Model gradients can't be changed

Imran_Rashid · March 20, 2020, 3:21pm

I am trying to modify my gradients by multiplying them by a constant. As a test, I multiply the gradients by zero, so I expect that the losses should stay constant.

However it looks like the model still updates the weights of the network even though I have tried to force the weights gradients to be zero. Why aren’t the gradients being updated?

GRADIENT_MULTIPLIER = 0.
model.train()
for epoch in range(100):
    for ind, (input_data,labels) in enumerate(train_iterator):
        optimizer.zero_grad()

        logits = model(input_data,labels)
        loss = model.loss(logits, labels)

        loss.backward()
        
        for p in model.parameters():
            p.grad *= GRADIENT_MULTIPLIER

        global_norm = np.sqrt(sum([torch.sum(w.grad**2).item() for w in model.parameters()]))
        print(f"global_norm2 : {global_norm}")
        
        optimizer.step()

        print(f"loss : {loss.data}")

Outputs are:

global_norm : 0.0
loss : 0.6851892471313477
global_norm : 0.0
loss : 0.6985365748405457
global_norm : 0.0
loss : 0.6622101664543152
global_norm : 0.0
loss : 0.45273280143737793
global_norm : 0.0
loss : 0.8967741131782532
global_norm : 0.0
loss : 0.28941503167152405

albanD · March 20, 2020, 4:03pm

Hi,

What is your optimizer?

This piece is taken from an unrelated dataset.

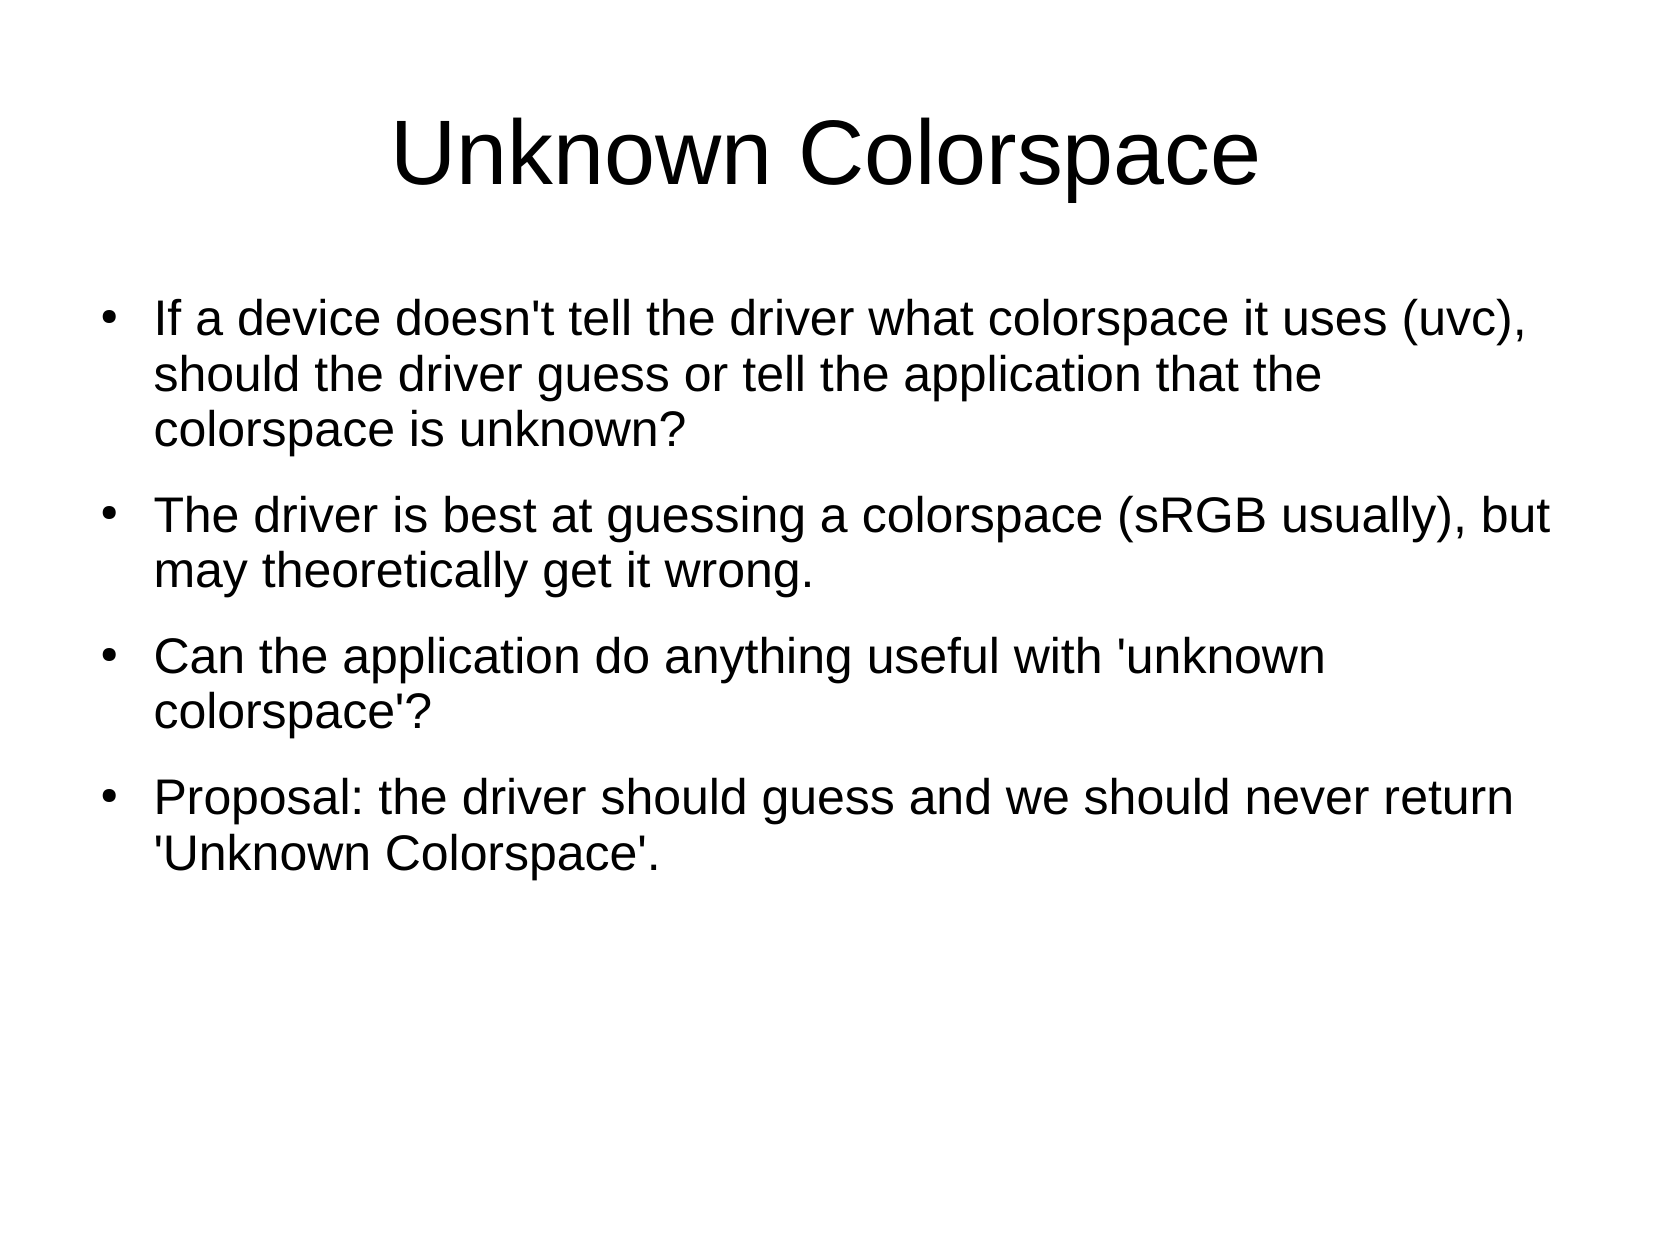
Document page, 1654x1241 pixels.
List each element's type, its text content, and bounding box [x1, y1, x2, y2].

list If a device doesn't tell the driver what colorspace it uses (uvc), should the driver guess or tell the application that the colorspace is unknown? The driver is best at guessing a colorspace (sRGB usually), but may theoretically get it wrong. Can the application do anything useful with 'unknown colorspace'? Proposal: the driver should guess and we should never return 'Unknown Colorspace'. [82, 290, 1571, 1010]
title Unknown Colorspace [82, 49, 1571, 257]
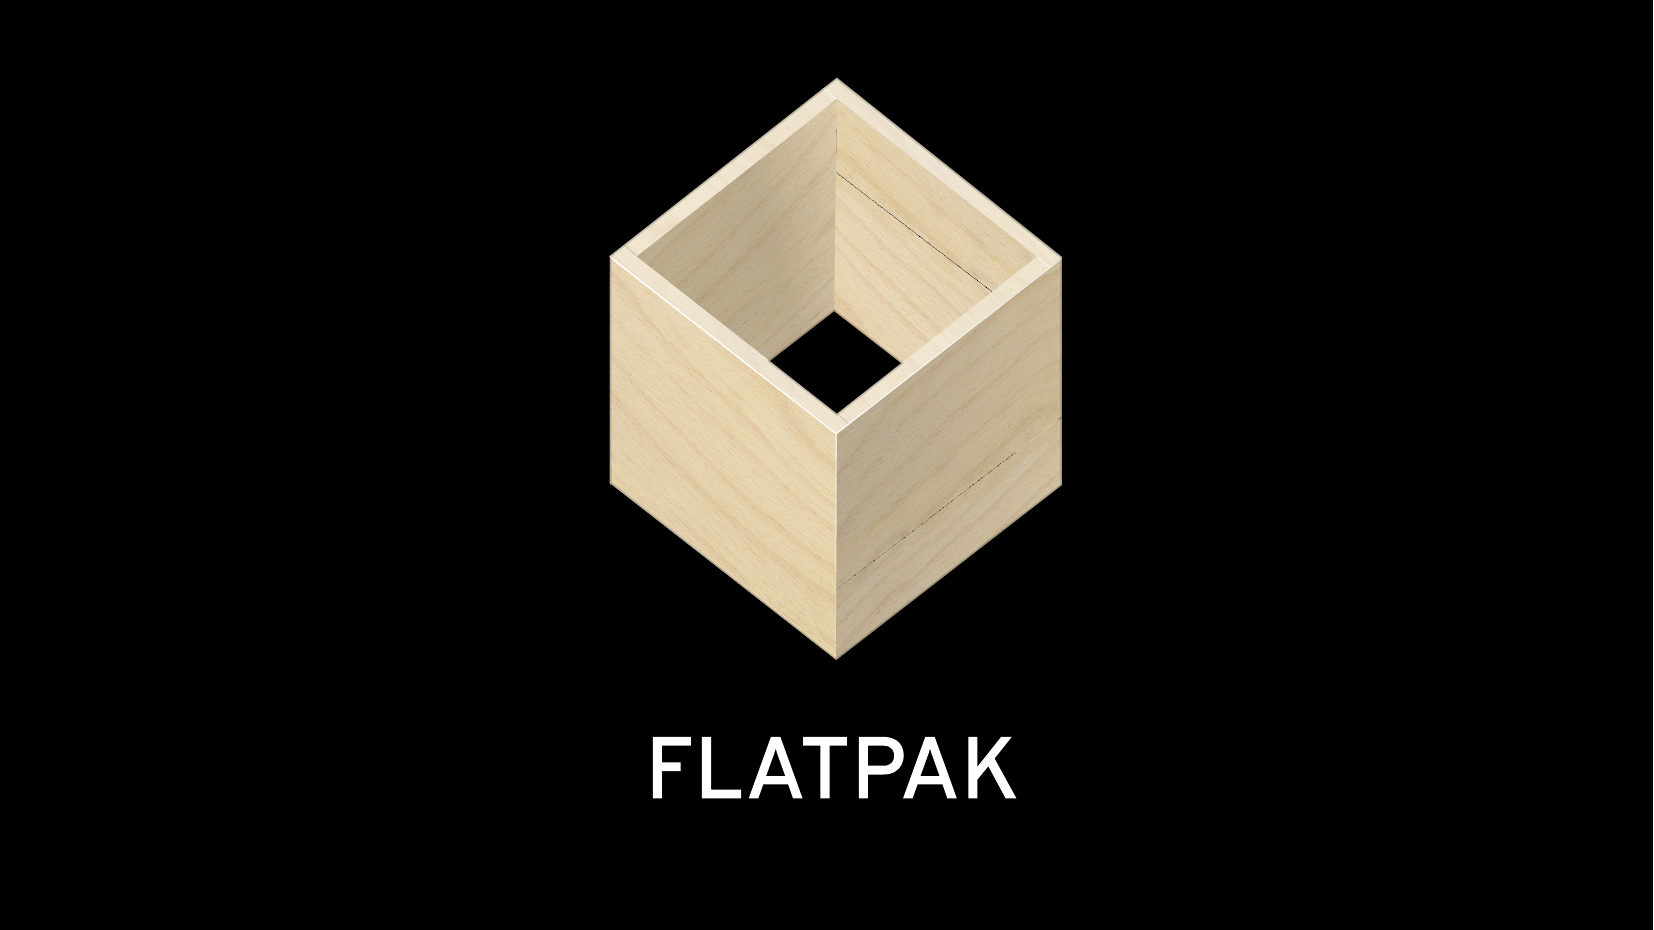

Note that some optimizers will still change the weights even for 0 gradients (for example when weight decay is used).

Imran_Rashid · March 20, 2020, 4:09pm

I’m using Adam for my optimizer. Specifically: optimizer = torch.optim.Adam(model.parameters(), lr=1e-4)

albanD · March 20, 2020, 4:12pm

For Adam, if any “momentum-like” term is non-zero, then you will update the weights even with a gradient of 0. So this is expected.